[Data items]
+++++
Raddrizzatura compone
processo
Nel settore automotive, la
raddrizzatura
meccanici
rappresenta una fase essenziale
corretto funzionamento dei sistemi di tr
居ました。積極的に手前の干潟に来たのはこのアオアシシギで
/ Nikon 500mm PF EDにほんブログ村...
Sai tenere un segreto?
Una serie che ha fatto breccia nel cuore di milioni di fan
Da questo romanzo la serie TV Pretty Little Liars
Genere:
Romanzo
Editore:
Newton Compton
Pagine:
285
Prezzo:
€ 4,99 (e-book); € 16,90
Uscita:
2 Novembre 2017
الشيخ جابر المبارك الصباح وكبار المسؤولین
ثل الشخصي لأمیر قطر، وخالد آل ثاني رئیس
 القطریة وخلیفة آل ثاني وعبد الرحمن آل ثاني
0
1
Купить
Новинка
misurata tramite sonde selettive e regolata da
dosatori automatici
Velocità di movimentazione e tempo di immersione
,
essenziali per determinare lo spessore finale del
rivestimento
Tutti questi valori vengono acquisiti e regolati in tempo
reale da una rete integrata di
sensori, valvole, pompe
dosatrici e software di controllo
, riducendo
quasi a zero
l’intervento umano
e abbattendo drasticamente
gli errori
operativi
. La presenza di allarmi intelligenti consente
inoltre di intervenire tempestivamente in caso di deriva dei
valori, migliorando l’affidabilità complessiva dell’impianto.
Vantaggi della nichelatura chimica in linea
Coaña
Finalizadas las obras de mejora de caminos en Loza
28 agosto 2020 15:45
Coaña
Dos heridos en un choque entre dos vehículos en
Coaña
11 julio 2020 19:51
+++++
EXERCISE
Write out the data above once more, exactly as it reads.

PROBLEM SOLUTION
Raddrizzatura compone
processo
Nel settore automotive, la
raddrizzatura
meccanici
rappresenta una fase essenziale
corretto funzionamento dei sistemi di tr
居ました。積極的に手前の干潟に来たのはこのアオアシシギで
/ Nikon 500mm PF EDにほんブログ村...
Sai tenere un segreto?
Una serie che ha fatto breccia nel cuore di milioni di fan
Da questo romanzo la serie TV Pretty Little Liars
Genere:
Romanzo
Editore:
Newton Compton
Pagine:
285
Prezzo:
€ 4,99 (e-book); € 16,90
Uscita:
2 Novembre 2017
الشيخ جابر المبارك الصباح وكبار المسؤولین
ثل الشخصي لأمیر قطر، وخالد آل ثاني رئیس
 القطریة وخلیفة آل ثاني وعبد الرحمن آل ثاني
0
1
Купить
Новинка
misurata tramite sonde selettive e regolata da
dosatori automatici
Velocità di movimentazione e tempo di immersione
,
essenziali per determinare lo spessore finale del
rivestimento
Tutti questi valori vengono acquisiti e regolati in tempo
reale da una rete integrata di
sensori, valvole, pompe
dosatrici e software di controllo
, riducendo
quasi a zero
l’intervento umano
e abbattendo drasticamente
gli errori
operativi
. La presenza di allarmi intelligenti consente
inoltre di intervenire tempestivamente in caso di deriva dei
valori, migliorando l’affidabilità complessiva dell’impianto.
Vantaggi della nichelatura chimica in linea
Coaña
Finalizadas las obras de mejora de caminos en Loza
28 agosto 2020 15:45
Coaña
Dos heridos en un choque entre dos vehículos en
Coaña
11 julio 2020 19:51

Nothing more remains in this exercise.